Task to carry out
List the novel regulatory mechanisms that the TRAP1 abstract says TRAP1 is involved in.

Reading passage
====

ER stress protection in cancer cells: the
multifaceted role of the heat shock protein TRAP1

• Authors: Danilo Swann Matassa , Diana Arzeni , Matteo Landriscina , Franca Esposito
• Languages of publication: EN

Abstracts

EN

TRAP1 is an HSP90 chaperone, upregulated in
human cancers and involved in organelles’ homeostasis
and tumor cell metabolism. Indeed, TRAP1 is a key
regulator of adaptive responses used by highly proliferative
tumors to face the metabolic stress induced by increased
demand of protein synthesis and hostile environments.
Besides well-characterized roles in prevention of
mitochondrial permeability transition pore opening and
in regulating mitochondrial respiration, TRAP1 is involved
in novel regulatory mechanisms: i) the attenuation
of global protein synthesis, ii) the co-translational
regulation of protein synthesis and ubiquitination of
specific client proteins, and iii) the protection from
Endoplasmic Reticulum stress. This provides a crucial role
to TRAP1 in maintaining cellular homeostasis through
protein quality control, by avoiding the accumulation of
damaged or misfolded proteins and, likely, facilitating
the synthesis of selective cancer-related proteins. Herein,
we summarize how these regulatory mechanisms are
part of an integrated network, which enables cancer cells
to modulate their metabolism and to face, at the same
time, oxidative and metabolic stress, oxygen and nutrient
deprivation, increased demand of energy production and
macromolecule biosynthesis. The possibility to undertake
a new strategy to disrupt such networks of integrated
control in cancer cells holds great promise for treatment
of human malignancies.

====

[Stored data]
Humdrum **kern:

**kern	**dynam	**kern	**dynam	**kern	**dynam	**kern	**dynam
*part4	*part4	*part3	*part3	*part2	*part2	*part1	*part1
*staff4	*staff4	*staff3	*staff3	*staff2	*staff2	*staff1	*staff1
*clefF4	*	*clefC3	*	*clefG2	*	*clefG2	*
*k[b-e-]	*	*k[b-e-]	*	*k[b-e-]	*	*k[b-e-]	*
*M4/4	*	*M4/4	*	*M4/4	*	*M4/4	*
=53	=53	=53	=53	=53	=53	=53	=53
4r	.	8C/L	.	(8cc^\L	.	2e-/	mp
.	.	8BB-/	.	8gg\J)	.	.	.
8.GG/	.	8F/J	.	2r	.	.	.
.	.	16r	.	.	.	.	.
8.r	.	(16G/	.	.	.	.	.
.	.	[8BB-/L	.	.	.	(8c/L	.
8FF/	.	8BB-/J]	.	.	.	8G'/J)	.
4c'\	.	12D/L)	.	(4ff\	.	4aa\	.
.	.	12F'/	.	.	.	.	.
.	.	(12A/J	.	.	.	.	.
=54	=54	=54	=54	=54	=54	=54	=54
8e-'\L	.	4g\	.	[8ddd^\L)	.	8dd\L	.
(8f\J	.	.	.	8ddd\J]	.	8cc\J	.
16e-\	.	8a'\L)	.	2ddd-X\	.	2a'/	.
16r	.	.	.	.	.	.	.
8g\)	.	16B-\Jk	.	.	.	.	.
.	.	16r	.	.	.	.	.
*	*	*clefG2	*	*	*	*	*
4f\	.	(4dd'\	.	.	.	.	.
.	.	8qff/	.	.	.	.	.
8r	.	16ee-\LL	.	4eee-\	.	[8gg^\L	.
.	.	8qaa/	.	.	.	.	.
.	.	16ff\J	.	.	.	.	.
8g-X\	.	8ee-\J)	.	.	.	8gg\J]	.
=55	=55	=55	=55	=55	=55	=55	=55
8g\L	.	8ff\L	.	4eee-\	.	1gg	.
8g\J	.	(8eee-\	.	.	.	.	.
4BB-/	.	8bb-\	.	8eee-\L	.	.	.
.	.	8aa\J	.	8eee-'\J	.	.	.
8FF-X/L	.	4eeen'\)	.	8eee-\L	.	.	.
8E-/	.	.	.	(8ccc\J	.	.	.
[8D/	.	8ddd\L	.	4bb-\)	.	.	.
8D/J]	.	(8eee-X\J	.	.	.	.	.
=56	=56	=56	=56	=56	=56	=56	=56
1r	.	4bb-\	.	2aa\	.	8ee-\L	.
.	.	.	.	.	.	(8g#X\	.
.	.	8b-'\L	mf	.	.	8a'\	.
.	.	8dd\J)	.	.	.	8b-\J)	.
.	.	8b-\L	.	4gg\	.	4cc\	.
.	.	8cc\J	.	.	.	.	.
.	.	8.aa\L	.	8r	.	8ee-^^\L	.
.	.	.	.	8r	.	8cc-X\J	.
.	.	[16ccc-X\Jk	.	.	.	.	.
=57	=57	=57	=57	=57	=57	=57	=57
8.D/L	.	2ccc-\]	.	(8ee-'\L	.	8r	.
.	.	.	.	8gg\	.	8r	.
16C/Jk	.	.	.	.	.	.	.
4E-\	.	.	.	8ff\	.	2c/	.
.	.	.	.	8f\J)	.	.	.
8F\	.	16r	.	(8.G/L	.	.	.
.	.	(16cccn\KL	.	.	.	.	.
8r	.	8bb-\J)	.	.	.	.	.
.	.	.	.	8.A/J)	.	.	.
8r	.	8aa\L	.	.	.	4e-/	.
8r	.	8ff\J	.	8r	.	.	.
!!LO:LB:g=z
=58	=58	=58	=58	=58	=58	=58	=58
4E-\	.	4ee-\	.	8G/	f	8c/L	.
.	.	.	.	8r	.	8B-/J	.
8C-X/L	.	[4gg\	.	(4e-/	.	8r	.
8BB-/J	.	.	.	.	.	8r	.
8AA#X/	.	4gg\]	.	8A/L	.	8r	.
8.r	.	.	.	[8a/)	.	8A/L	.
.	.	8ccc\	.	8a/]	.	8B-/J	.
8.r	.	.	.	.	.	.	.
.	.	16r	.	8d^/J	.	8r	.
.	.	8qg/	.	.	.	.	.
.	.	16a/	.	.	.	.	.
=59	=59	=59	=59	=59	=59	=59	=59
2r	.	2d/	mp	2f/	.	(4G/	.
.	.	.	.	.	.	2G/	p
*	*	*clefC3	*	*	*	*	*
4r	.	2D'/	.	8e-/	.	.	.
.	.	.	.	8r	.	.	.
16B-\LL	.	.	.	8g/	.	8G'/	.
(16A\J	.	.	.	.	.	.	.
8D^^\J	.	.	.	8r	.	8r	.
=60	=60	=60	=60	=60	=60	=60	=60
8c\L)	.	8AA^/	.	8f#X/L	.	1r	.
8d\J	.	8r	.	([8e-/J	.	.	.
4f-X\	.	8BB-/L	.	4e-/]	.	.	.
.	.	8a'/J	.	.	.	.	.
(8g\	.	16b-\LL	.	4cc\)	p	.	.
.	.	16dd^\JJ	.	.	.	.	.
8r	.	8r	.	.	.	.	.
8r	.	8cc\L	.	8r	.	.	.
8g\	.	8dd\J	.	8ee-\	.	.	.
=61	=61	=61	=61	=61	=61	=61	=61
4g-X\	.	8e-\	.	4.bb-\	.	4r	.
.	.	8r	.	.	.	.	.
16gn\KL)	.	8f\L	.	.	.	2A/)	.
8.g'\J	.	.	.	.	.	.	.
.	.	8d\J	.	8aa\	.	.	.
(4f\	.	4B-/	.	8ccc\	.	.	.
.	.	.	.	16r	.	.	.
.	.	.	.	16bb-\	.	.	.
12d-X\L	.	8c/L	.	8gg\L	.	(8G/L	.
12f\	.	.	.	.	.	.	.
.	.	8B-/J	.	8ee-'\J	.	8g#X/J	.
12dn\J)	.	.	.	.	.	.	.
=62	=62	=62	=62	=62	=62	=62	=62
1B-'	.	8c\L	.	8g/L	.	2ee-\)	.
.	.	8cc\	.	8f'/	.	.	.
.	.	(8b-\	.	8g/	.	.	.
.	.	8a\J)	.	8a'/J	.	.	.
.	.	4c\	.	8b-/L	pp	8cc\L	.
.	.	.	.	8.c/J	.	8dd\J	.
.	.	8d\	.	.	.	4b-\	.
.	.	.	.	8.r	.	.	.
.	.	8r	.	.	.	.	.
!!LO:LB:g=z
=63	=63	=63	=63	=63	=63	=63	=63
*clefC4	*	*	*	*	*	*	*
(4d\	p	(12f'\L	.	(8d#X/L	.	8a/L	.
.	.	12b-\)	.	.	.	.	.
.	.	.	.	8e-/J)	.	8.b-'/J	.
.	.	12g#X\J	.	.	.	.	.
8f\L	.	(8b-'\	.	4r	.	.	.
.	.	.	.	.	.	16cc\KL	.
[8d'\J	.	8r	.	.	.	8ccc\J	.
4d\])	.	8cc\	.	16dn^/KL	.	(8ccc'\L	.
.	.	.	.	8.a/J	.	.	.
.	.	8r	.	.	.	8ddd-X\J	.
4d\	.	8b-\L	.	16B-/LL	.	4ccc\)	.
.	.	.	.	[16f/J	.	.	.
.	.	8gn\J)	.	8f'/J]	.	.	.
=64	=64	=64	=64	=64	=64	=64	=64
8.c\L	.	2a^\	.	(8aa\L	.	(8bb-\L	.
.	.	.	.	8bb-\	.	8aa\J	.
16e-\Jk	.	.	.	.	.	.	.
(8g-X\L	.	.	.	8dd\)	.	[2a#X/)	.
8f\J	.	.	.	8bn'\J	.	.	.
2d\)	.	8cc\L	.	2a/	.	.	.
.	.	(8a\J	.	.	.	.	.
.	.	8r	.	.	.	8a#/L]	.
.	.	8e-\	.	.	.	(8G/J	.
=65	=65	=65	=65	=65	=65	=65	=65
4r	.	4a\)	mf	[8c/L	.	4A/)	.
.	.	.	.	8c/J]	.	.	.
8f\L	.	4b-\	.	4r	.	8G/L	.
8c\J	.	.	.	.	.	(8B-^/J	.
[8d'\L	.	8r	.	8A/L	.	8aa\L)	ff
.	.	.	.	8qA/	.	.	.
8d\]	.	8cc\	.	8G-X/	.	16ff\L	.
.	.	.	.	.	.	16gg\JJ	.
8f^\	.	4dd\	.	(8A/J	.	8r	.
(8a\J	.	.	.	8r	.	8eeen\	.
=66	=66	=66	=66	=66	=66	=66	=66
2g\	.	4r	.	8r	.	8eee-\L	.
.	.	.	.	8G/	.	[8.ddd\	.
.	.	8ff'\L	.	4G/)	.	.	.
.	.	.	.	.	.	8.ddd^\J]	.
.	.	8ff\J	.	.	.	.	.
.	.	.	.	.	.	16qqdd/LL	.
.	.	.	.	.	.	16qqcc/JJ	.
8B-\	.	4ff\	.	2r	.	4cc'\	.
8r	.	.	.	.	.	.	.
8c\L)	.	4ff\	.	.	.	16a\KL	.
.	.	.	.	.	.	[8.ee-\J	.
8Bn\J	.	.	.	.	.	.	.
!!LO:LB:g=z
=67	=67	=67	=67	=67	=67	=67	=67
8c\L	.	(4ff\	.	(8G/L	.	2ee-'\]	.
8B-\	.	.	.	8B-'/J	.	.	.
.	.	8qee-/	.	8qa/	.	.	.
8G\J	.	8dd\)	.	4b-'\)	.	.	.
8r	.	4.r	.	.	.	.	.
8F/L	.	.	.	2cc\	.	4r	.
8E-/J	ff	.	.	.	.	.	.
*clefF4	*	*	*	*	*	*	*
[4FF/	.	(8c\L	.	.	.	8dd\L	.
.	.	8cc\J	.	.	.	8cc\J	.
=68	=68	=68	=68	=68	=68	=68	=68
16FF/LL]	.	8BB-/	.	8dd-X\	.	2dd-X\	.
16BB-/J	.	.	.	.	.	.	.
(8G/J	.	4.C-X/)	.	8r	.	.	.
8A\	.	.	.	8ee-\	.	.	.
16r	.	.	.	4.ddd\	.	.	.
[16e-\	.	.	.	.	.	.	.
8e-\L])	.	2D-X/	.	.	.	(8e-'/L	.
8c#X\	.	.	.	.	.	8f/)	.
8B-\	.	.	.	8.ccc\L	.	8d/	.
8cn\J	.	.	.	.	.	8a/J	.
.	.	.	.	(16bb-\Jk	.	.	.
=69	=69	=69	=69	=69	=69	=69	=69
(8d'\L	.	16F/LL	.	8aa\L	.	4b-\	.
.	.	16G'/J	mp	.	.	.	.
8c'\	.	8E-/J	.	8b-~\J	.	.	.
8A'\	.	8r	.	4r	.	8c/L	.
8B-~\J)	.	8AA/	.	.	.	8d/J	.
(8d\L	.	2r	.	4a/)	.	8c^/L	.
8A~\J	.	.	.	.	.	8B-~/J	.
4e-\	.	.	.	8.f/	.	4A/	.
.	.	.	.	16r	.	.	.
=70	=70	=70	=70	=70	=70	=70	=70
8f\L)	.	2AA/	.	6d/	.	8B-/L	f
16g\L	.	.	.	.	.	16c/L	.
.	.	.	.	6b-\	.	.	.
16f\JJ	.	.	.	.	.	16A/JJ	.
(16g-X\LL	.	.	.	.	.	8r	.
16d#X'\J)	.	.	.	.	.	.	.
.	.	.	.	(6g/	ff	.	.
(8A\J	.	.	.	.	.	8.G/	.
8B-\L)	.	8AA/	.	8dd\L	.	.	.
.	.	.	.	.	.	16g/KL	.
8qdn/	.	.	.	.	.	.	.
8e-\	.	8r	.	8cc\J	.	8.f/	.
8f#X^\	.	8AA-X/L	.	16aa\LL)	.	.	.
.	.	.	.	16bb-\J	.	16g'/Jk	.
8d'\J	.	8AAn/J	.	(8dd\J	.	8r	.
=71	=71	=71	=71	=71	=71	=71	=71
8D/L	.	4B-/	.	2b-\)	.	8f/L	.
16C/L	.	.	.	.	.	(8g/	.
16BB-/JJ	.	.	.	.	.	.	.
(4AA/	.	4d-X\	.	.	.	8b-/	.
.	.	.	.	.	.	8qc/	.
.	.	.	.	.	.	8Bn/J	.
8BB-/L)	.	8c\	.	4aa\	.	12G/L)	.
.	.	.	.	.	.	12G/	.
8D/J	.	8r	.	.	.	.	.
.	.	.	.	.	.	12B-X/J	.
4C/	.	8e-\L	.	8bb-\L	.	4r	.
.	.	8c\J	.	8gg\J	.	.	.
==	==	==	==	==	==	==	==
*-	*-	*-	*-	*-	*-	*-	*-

====

Reply to the exercise
- The attenuation of global protein synthesis
- The co-translational regulation of protein synthesis and ubiquitination of specific client proteins
- The protection from Endoplasmic Reticulum stress